Stored data
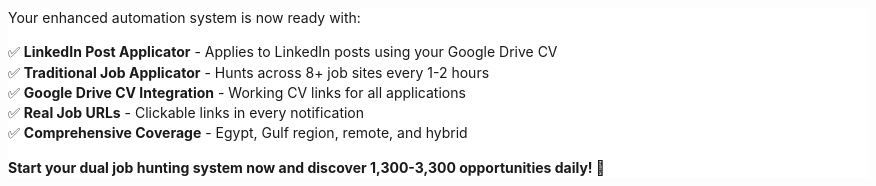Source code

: Your enhanced automation system is now ready with:

✅ **LinkedIn Post Applicator** - Applies to LinkedIn posts using your Google Drive CV  
✅ **Traditional Job Applicator** - Hunts across 8+ job sites every 1-2 hours  
✅ **Google Drive CV Integration** - Working CV links for all applications  
✅ **Real Job URLs** - Clickable links in every notification  
✅ **Comprehensive Coverage** - Egypt, Gulf region, remote, and hybrid  

**Start your dual job hunting system now and discover 1,300-3,300 opportunities daily! 🎉**
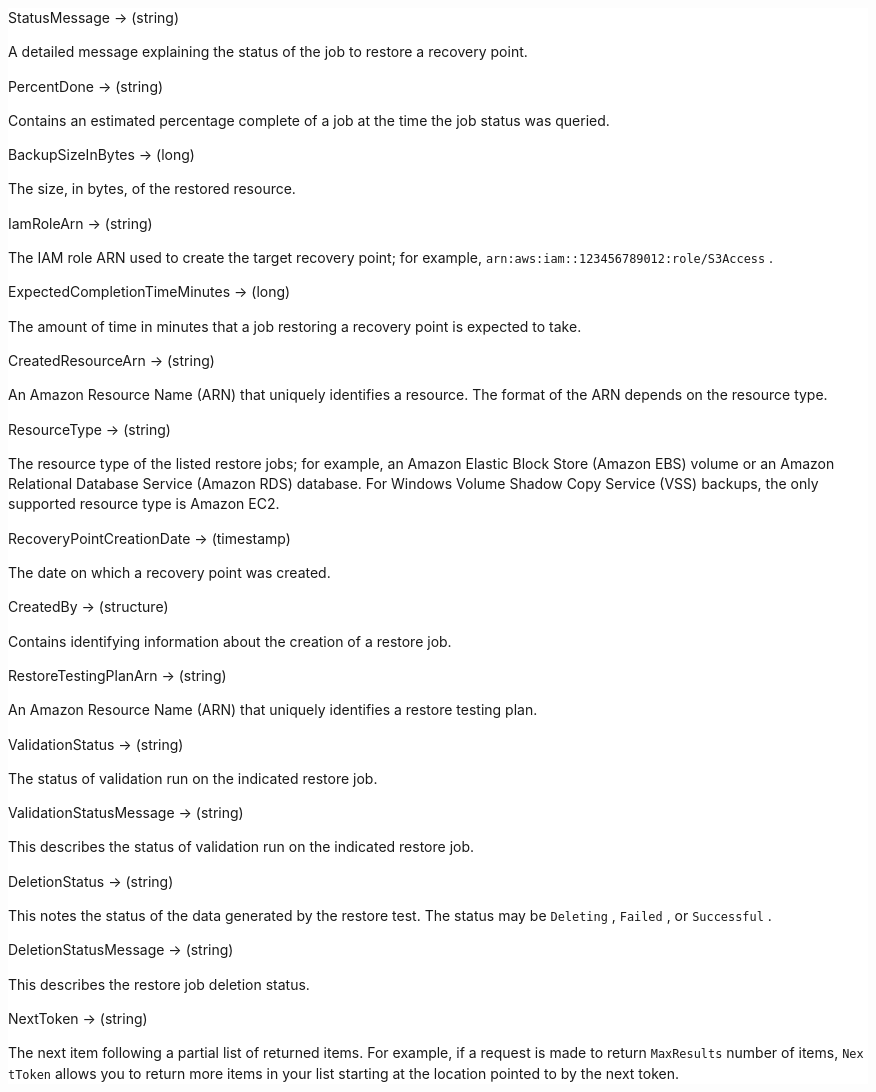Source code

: StatusMessage -> (string)

A detailed message explaining the status of the job to restore a recovery point.

PercentDone -> (string)

Contains an estimated percentage complete of a job at the time the job status was queried.

BackupSizeInBytes -> (long)

The size, in bytes, of the restored resource.

IamRoleArn -> (string)

The IAM role ARN used to create the target recovery point; for example, `arn:aws:iam::123456789012:role/S3Access` .

ExpectedCompletionTimeMinutes -> (long)

The amount of time in minutes that a job restoring a recovery point is expected to take.

CreatedResourceArn -> (string)

An Amazon Resource Name (ARN) that uniquely identifies a resource. The format of the ARN depends on the resource type.

ResourceType -> (string)

The resource type of the listed restore jobs; for example, an Amazon Elastic Block Store (Amazon EBS) volume or an Amazon Relational Database Service (Amazon RDS) database. For Windows Volume Shadow Copy Service (VSS) backups, the only supported resource type is Amazon EC2.

RecoveryPointCreationDate -> (timestamp)

The date on which a recovery point was created.

CreatedBy -> (structure)

Contains identifying information about the creation of a restore job.

RestoreTestingPlanArn -> (string)

An Amazon Resource Name (ARN) that uniquely identifies a restore testing plan.

ValidationStatus -> (string)

The status of validation run on the indicated restore job.

ValidationStatusMessage -> (string)

This describes the status of validation run on the indicated restore job.

DeletionStatus -> (string)

This notes the status of the data generated by the restore test. The status may be `Deleting` , `Failed` , or `Successful` .

DeletionStatusMessage -> (string)

This describes the restore job deletion status.

NextToken -> (string)

The next item following a partial list of returned items. For example, if a request is made to return `MaxResults` number of items, `NextToken` allows you to return more items in your list starting at the location pointed to by the next token.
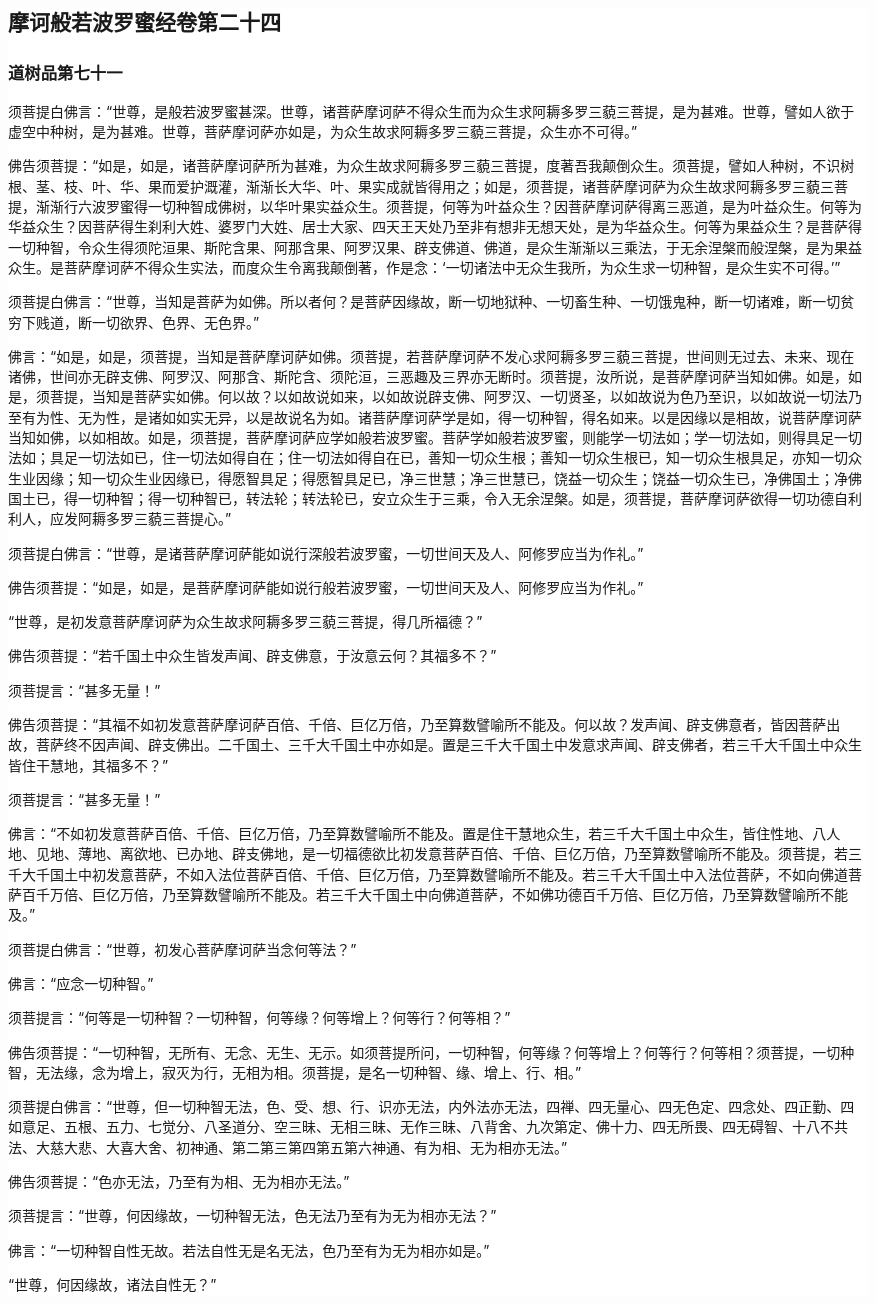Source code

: ## 摩诃般若波罗蜜经卷第二十四

### 道树品第七十一

须菩提白佛言：“世尊，是般若波罗蜜甚深。世尊，诸菩萨摩诃萨不得众生而为众生求阿耨多罗三藐三菩提，是为甚难。世尊，譬如人欲于虚空中种树，是为甚难。世尊，菩萨摩诃萨亦如是，为众生故求阿耨多罗三藐三菩提，众生亦不可得。”

佛告须菩提：“如是，如是，诸菩萨摩诃萨所为甚难，为众生故求阿耨多罗三藐三菩提，度著吾我颠倒众生。须菩提，譬如人种树，不识树根、茎、枝、叶、华、果而爱护溉灌，渐渐长大华、叶、果实成就皆得用之；如是，须菩提，诸菩萨摩诃萨为众生故求阿耨多罗三藐三菩提，渐渐行六波罗蜜得一切种智成佛树，以华叶果实益众生。须菩提，何等为叶益众生？因菩萨摩诃萨得离三恶道，是为叶益众生。何等为华益众生？因菩萨得生刹利大姓、婆罗门大姓、居士大家、四天王天处乃至非有想非无想天处，是为华益众生。何等为果益众生？是菩萨得一切种智，令众生得须陀洹果、斯陀含果、阿那含果、阿罗汉果、辟支佛道、佛道，是众生渐渐以三乘法，于无余涅槃而般涅槃，是为果益众生。是菩萨摩诃萨不得众生实法，而度众生令离我颠倒著，作是念：‘一切诸法中无众生我所，为众生求一切种智，是众生实不可得。’”

须菩提白佛言：“世尊，当知是菩萨为如佛。所以者何？是菩萨因缘故，断一切地狱种、一切畜生种、一切饿鬼种，断一切诸难，断一切贫穷下贱道，断一切欲界、色界、无色界。”

佛言：“如是，如是，须菩提，当知是菩萨摩诃萨如佛。须菩提，若菩萨摩诃萨不发心求阿耨多罗三藐三菩提，世间则无过去、未来、现在诸佛，世间亦无辟支佛、阿罗汉、阿那含、斯陀含、须陀洹，三恶趣及三界亦无断时。须菩提，汝所说，是菩萨摩诃萨当知如佛。如是，如是，须菩提，当知是菩萨实如佛。何以故？以如故说如来，以如故说辟支佛、阿罗汉、一切贤圣，以如故说为色乃至识，以如故说一切法乃至有为性、无为性，是诸如如实无异，以是故说名为如。诸菩萨摩诃萨学是如，得一切种智，得名如来。以是因缘以是相故，说菩萨摩诃萨当知如佛，以如相故。如是，须菩提，菩萨摩诃萨应学如般若波罗蜜。菩萨学如般若波罗蜜，则能学一切法如；学一切法如，则得具足一切法如；具足一切法如已，住一切法如得自在；住一切法如得自在已，善知一切众生根；善知一切众生根已，知一切众生根具足，亦知一切众生业因缘；知一切众生业因缘已，得愿智具足；得愿智具足已，净三世慧；净三世慧已，饶益一切众生；饶益一切众生已，净佛国土；净佛国土已，得一切种智；得一切种智已，转法轮；转法轮已，安立众生于三乘，令入无余涅槃。如是，须菩提，菩萨摩诃萨欲得一切功德自利利人，应发阿耨多罗三藐三菩提心。”

须菩提白佛言：“世尊，是诸菩萨摩诃萨能如说行深般若波罗蜜，一切世间天及人、阿修罗应当为作礼。”

佛告须菩提：“如是，如是，是菩萨摩诃萨能如说行般若波罗蜜，一切世间天及人、阿修罗应当为作礼。”

“世尊，是初发意菩萨摩诃萨为众生故求阿耨多罗三藐三菩提，得几所福德？”

佛告须菩提：“若千国土中众生皆发声闻、辟支佛意，于汝意云何？其福多不？”

须菩提言：“甚多无量！”

佛告须菩提：“其福不如初发意菩萨摩诃萨百倍、千倍、巨亿万倍，乃至算数譬喻所不能及。何以故？发声闻、辟支佛意者，皆因菩萨出故，菩萨终不因声闻、辟支佛出。二千国土、三千大千国土中亦如是。置是三千大千国土中发意求声闻、辟支佛者，若三千大千国土中众生皆住干慧地，其福多不？”

须菩提言：“甚多无量！”

佛言：“不如初发意菩萨百倍、千倍、巨亿万倍，乃至算数譬喻所不能及。置是住干慧地众生，若三千大千国土中众生，皆住性地、八人地、见地、薄地、离欲地、已办地、辟支佛地，是一切福德欲比初发意菩萨百倍、千倍、巨亿万倍，乃至算数譬喻所不能及。须菩提，若三千大千国土中初发意菩萨，不如入法位菩萨百倍、千倍、巨亿万倍，乃至算数譬喻所不能及。若三千大千国土中入法位菩萨，不如向佛道菩萨百千万倍、巨亿万倍，乃至算数譬喻所不能及。若三千大千国土中向佛道菩萨，不如佛功德百千万倍、巨亿万倍，乃至算数譬喻所不能及。”

须菩提白佛言：“世尊，初发心菩萨摩诃萨当念何等法？”

佛言：“应念一切种智。”

须菩提言：“何等是一切种智？一切种智，何等缘？何等增上？何等行？何等相？”

佛告须菩提：“一切种智，无所有、无念、无生、无示。如须菩提所问，一切种智，何等缘？何等增上？何等行？何等相？须菩提，一切种智，无法缘，念为增上，寂灭为行，无相为相。须菩提，是名一切种智、缘、增上、行、相。”

须菩提白佛言：“世尊，但一切种智无法，色、受、想、行、识亦无法，内外法亦无法，四禅、四无量心、四无色定、四念处、四正勤、四如意足、五根、五力、七觉分、八圣道分、空三昧、无相三昧、无作三昧、八背舍、九次第定、佛十力、四无所畏、四无碍智、十八不共法、大慈大悲、大喜大舍、初神通、第二第三第四第五第六神通、有为相、无为相亦无法。”

佛告须菩提：“色亦无法，乃至有为相、无为相亦无法。”

须菩提言：“世尊，何因缘故，一切种智无法，色无法乃至有为无为相亦无法？”

佛言：“一切种智自性无故。若法自性无是名无法，色乃至有为无为相亦如是。”

“世尊，何因缘故，诸法自性无？”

▶ What you need to do:
For every line in the data above that holds "This", return the line itself.

▶ Answer:
This describes the status of validation run on the indicated restore job.
This notes the status of the data generated by the restore test. The status may be `Deleting` , `Failed` , or `Successful` .
This describes the restore job deletion status.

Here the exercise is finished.